My parents were confused when I told them I was planned on studying Ancient Greek and Archaeology in college. However, my dreams of being Indiana Jones took a new form after enrolling in a seminar on Eating Disorders within the psychology department. I was stunned to learn how social and cultural ideals could tarnish our most intimate relationship — that with our own body. Not to mention, experiencing dissatisfaction with our bodies is considered a “normal” experience! This striking interplay between culture, biology and the psyche continues to fuel my passion for the field after all these years.
As a clinical psychologist, I specialize in assessing and treating eating and weight-related disorders across development. I have worked with children, adolescents and young adults with eating pathology both at inpatient and outpatient levels of care. I pride myself in having received extensive training in evidence-based treatments, including Enhanced Cognitive Behavioral Therapy and Family-Based (Maudsley) treatment. I complement these gold-standard treatments with Dialectical Behavioral Therapy (DBT). This transdiagnostic treatment emphasizes learning skills to tolerate intense emotional distress, regulating everyday emotional experiences and improving communication.
The key tenets of my approach to treatment focus on fostering open communication and connection in order to create a collaborative therapeutic environment. My ultimate goal is to assist you and your family in getting back to life as you knew it. While I bring the tips and tricks, I view parents as the experts on their child and family culture. It‘s important that we work together to achieve common goals and to implement a culturally-responsive treatment plan to address your family’s unique needs.

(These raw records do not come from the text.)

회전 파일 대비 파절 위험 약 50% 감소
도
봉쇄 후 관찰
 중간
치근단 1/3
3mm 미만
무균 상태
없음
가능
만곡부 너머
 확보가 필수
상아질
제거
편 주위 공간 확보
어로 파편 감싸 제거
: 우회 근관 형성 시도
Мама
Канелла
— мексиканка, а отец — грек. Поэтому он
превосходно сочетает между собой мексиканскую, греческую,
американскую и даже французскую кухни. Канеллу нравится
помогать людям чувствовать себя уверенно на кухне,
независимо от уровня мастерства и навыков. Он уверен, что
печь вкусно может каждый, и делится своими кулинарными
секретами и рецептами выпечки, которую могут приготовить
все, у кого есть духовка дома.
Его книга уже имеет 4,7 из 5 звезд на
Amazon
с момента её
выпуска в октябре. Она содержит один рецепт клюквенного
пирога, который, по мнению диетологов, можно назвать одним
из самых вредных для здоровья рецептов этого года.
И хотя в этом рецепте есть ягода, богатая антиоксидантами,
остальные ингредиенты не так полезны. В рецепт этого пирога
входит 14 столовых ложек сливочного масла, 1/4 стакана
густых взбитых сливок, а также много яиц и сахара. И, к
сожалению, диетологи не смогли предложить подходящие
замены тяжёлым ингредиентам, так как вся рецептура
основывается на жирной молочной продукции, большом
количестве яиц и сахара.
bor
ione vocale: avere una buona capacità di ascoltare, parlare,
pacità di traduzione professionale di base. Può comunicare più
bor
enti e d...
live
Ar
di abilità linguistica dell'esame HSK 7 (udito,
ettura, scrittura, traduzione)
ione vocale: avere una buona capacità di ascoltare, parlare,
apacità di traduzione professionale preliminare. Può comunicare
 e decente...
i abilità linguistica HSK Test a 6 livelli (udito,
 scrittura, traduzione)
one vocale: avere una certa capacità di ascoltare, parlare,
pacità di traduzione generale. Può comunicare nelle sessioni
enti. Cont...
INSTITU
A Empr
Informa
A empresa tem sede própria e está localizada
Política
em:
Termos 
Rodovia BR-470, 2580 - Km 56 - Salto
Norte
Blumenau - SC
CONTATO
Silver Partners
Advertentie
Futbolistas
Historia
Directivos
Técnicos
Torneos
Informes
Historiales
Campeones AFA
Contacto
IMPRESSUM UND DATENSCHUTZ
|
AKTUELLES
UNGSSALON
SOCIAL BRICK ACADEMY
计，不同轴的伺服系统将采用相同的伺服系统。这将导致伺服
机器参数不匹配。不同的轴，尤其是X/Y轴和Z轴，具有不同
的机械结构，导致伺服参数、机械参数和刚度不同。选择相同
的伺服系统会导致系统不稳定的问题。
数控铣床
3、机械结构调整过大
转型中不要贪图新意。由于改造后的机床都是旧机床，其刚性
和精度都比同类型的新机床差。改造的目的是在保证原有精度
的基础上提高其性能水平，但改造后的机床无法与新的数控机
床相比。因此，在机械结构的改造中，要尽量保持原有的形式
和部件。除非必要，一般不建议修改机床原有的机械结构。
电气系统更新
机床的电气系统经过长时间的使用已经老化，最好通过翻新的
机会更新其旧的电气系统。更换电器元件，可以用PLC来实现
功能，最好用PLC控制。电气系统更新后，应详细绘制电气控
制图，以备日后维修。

Throughout my training and provision of clinical care, my experiences have highlighted the unique intersection of disordered eating and substance use. Though girls have historically been less likely to initiate substance use than their male peers, recent research has shown this is no longer true in today’s society. Adolescent girls may escalate their substance use quicker and experience greater negative outcomes sooner than their male peers.
Despite these emerging trends, prevention and intervention programs often overlook substance use in girls. Few have targeted the specific pathways or motivators, such as using substances to achieve weight-related goals. To this end, much of my published work has centered on understanding how these behaviors emerge and develop in relation to one another over the course of development for the sake of informing intervention efforts.
When I am not working, I love to plan my family’s next adventure — whether it be exploring a new record store downtown or a multi-day hike in the Grand Canyon. I’m an avid football fan and can be found cheering for my alma mater or the Bengals most weekends. In the off-season, I attest to being a proud homebody who enjoys gardening, reading and watching true crime documentaries and reality TV.